Esa renuncia, que llegaba incluso a la mortificación, como cuando uno de sus amigos lo encontraría durmiendo sobre un tablón plagado de clavos, se extendía también hasta sus actividades y relaciones sociales, las que elegía cuidadosamente entre aquellas que consideraba prioritarias, y a las que dedicaba únicamente el tiempo necesario.

Solo un lujo —»abominable debilidad», se exclamaba Rakhmétov— seguía persistiendo, muy a pesar suyo, en su austera cotidianidad: unos caros cigarrillos finos de 150 rublos que, según él, le ayudaban a reflexionar.

Con todo y que «El rigorista» realiza una acción marginal en la novela y su aparición llega incluso a parecer forzada, Chernyshevski establece con él un parangón moral. Es el héroe que se ha reeducado para librarse del lastre de la sociedad y ha llevado su desarrollo a término; es, en última instancia, el ideal a seguir ante el sueño de la revolución y la sociedad nueva.

Poco extraña, pues, que pronto la chispa de Rakhmétov comenzara a arder aquí y allá entre una multitud de jóvenes deseosos de seguir su ejemplo con la idea de transformar una Rusia que se debatía entre unas tímidas reformas y la represión zarista.
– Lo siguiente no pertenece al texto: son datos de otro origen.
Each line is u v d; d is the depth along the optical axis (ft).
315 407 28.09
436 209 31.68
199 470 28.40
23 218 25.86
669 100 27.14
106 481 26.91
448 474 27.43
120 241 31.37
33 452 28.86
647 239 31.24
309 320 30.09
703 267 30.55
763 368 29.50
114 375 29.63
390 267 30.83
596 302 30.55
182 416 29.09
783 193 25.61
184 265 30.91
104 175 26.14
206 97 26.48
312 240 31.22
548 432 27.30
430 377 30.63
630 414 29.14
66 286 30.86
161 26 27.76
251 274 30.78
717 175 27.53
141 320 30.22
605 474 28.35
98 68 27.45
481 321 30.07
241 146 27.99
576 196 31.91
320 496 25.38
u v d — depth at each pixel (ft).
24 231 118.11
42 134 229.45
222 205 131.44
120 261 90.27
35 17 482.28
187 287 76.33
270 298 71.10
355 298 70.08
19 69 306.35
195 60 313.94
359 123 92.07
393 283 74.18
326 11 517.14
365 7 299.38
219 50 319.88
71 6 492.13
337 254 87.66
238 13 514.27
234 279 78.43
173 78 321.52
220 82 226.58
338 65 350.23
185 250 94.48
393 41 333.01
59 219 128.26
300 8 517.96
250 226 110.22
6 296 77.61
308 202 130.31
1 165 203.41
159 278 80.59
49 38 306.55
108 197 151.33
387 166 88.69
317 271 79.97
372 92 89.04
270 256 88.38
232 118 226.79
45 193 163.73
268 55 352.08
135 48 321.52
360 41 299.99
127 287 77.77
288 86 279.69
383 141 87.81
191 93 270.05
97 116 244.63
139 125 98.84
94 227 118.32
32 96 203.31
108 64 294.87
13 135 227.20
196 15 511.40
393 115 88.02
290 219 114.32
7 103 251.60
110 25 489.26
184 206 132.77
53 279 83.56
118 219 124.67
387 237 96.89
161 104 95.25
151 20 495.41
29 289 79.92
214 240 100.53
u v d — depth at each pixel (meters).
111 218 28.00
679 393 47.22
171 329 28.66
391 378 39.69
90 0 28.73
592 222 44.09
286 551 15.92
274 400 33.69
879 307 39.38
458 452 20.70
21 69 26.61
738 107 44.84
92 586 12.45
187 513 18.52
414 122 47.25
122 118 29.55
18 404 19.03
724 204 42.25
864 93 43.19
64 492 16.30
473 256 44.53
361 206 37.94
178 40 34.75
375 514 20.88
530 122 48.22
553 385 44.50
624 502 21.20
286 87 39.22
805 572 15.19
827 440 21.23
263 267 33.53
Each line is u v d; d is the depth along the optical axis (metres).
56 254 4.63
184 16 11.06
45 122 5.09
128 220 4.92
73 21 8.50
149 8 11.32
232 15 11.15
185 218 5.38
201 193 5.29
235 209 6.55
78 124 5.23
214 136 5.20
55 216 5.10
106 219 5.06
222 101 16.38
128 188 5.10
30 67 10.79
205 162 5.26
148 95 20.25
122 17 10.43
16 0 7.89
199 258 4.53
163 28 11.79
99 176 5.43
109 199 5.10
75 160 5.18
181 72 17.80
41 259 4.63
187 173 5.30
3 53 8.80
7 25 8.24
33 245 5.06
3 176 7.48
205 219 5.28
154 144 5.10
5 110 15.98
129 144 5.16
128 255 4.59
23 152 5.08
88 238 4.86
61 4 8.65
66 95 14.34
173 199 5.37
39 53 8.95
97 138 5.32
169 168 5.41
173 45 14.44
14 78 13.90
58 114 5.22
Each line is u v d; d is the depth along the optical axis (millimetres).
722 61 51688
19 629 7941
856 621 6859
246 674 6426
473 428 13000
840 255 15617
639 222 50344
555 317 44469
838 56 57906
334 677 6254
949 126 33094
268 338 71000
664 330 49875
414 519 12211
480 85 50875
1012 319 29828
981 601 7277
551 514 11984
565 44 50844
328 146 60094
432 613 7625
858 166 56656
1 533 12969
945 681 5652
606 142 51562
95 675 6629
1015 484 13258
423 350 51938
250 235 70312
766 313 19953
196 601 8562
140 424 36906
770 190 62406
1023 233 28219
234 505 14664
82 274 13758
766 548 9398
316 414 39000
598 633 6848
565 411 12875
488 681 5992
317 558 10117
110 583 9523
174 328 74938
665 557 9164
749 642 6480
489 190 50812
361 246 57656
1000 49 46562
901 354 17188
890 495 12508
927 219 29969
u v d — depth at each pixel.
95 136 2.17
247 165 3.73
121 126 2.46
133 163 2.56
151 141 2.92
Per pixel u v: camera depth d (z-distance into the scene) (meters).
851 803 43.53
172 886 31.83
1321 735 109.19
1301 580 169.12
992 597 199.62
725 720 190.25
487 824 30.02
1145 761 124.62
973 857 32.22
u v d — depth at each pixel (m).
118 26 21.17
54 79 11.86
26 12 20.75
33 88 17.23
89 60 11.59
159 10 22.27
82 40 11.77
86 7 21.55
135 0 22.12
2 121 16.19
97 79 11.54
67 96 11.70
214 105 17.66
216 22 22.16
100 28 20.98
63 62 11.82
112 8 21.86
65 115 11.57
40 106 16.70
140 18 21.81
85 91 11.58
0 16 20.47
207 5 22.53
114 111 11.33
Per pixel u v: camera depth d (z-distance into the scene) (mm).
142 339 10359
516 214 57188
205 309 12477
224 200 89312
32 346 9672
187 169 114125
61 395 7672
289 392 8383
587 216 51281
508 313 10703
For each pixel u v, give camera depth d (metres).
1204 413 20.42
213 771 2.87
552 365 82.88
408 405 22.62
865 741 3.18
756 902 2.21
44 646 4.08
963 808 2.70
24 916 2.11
Uno de esos primeros jóvenes, o al menos uno de los primeros en hacerse notar, sería Serguéi Necháyev, un nihilista que a decir de Andrew Michael Drozd, en su libro «¿Qué hacer? Una reevaluación», se creía que dormía, al igual que el héroe de Chernyshevski, sobre tablones y se alimentaba solo de pan.

Fuera o no cierto, Necháyev firmaría una corta pero intensa vida conspirativa que lo llevaría a ser amado y despreciado a partes iguales por las grandes figuras del movimiento revolucionario continental, como Bakunin (que terminaría también alejándose de él) o el propio Marx, y que le granjearía un lugar en la historia por su fanatismo y su despiadado culto a la violencia.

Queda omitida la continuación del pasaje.